With your experience of working with two Japanese-headquartered pharma companies, do you see similarities in the way they operate? What appeals to you about the culture of these organizations?

I have the greatest respect for the Japanese culture, their sense of responsibility for one another, quality of thought, work ethic and long-term strategic thinking. For me, joining JCR was almost like joining a family after the long merger period. We share a lot of our personal values and desire to improve the quality of life for the most vulnerable patient populations. Every human life is worth the same, no matter how many stars we have on our shoulders. I have the deepest admiration for how my colleagues go above and beyond their call of duty to accomplish a change in the most vulnerable patients’ lives via the drugs we develop. Their humbleness and reliance on the power of the team is authentic and exemplary to all of us.

What have been your key priorities and achievements since taking on the role as President and CEO at JCR USA?

We have submitted JR-141 (pabinafusp alfa) for marketing authorization approval in Japan and Brazil for the treatment of mucopolysaccharidosis type II (Hunter syndrome). If approved, it will be the first approved biotherapeutic designed to cross the blood-brain-barrier and to address a pathology in the brain, a huge unmet need in many lysosomal storage diseases. The highest priority has been for us to design and initiate a pivotal global study, which could lead to approval of JR-141 in geographies outside Japan and Brazil. In February 2021, FDA granted Fast Track Designation to JR-141 and also granted IND clearance to initiate our global Phase III trial of JR-141 in the US. The global trial also has study sites in the UK, Brazil, Germany, and France.

At the same time, we have several other high priority programs in our portfolio. JR-171, our investigational therapy for the treatment of mucopolysaccharidosis type I (which includes subtypes Hurler syndrome, Hurler-Scheie syndrome, and Scheie syndrome), is currently in global Phase I/II trials and was granted an Orphan Drug Designation by the FDA in February 2021.

Another important aspect has been to identify potential partners with whom we can team up in the development and/or commercialization of assets in our pipeline. With our J-Brain Cargo technology, we see multiple opportunities to develop therapies for other lysosomal storage disorders.

What are your goals for JCR USA in 2021 and beyond?

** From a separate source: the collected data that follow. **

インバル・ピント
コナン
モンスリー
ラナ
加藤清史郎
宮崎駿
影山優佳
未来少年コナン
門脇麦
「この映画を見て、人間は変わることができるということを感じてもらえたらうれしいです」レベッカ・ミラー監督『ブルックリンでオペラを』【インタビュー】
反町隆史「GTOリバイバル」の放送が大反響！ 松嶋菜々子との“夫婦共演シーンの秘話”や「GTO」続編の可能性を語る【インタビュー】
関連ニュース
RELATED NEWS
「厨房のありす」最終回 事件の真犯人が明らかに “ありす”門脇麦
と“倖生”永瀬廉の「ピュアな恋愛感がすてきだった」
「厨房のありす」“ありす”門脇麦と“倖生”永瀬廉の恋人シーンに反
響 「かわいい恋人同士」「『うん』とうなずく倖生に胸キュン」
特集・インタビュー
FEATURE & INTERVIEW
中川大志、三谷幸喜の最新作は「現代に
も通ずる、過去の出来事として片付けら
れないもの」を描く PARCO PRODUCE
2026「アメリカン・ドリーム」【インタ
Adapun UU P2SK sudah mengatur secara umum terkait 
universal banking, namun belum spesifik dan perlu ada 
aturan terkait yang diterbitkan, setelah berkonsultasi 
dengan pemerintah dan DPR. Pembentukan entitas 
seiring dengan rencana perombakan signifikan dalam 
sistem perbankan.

JCR USA has an important strategic role: to be in close proximity to our key partners in the US, including clinicians, investigators, patient advocacy groups, and most importantly, individuals affected with the conditions we aim to treat. Everything we do has to be for a purpose. Our goals are threefold: to enhance and support our development capabilities for global studies, to strengthen the bridge between JCR Pharmaceuticals in Japan and JCR USA, and to explore commercialization capabilities in the US for select programs that are currently in development.

Similarly, what are JCR’s global expansion goals going forward?

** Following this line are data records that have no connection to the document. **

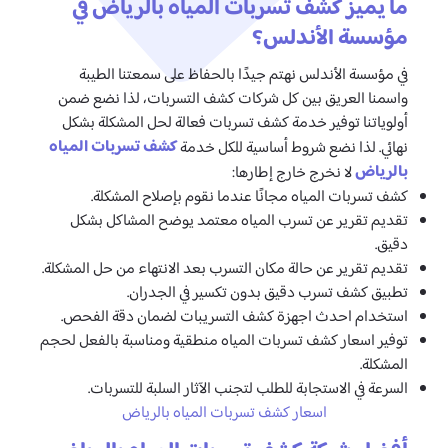
ما يميز كشف تسربات المياه بالرياض في
مؤسسة الأندلس؟
في مؤسسة الأندلس نهتم جيدًا بالحفاظ على سمعتنا الطيبة
واسمنا العريق بين كل شركات كشف التسربات، لذا نضع ضمن
أولوياتنا توفير خدمة كشف تسربات فعالة لحل المشكلة بشكل
كشف تسربات المياه
نهائي. لذا نضع شروط أساسية للكل خدمة
بالرياض
لا نخرج خارج إطارها:
كشف تسربات المياه مجانًا عندما نقوم بإصلاح المشكلة.
تقديم تقرير عن تسرب المياه معتمد يوضح المشاكل بشكل
دقيق.
تقديم تقرير عن حالة مكان التسرب بعد الانتهاء من حل المشكلة.
تطبيق كشف تسرب دقيق بدون تكسير في الجدران.
استخدام احدث اجهزة كشف التسريبات لضمان دقة الفحص.
توفير اسعار كشف تسربات المياه منطقية ومناسبة بالفعل لحجم
المشكلة.
السرعة في الاستجابة للطلب لتجنب الآثار السلبة للتسربات.
اسعار كشف تسربات المياه بالرياض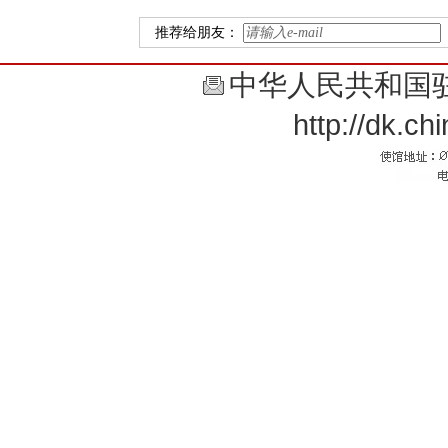
推荐给朋友：
中华人民共和国
http://dk.c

For the last 45 years, JCR has built a strong reputation in Japan as biopharmaceutical company with a focus on protein therapeutics and cell therapies, and our focus for global expansion is on developing therapies for the treatment of rare conditions. JCR was/is the first company to market an allogeneic stem cell product in Japan and invested years of effort to build a substantial portfolio around the J-Brain Cargo® technology. These are two examples of JCR’s aspiration to become a driver of innovation in the rare disease field.

If our upcoming pivotal trial with JR-141 is successful, it will allow us to bring this innovation to the global stage. We also believe that other molecules built on the J-Brain Cargo® platform have similar potential to ameliorate the worldwide disease burden in other lysosomal storage diseases. In this regard, it is a platform technology that catalyzes the global expansion goals of JCR Pharmaceuticals. We could not do this without JCR’s strong foundation of biomanufacturing skills and capacities, which have been built over decades. We will further expand manufacturing as a core strength of JCR, which may even include building additional biomanufacturing capabilities outside of Japan.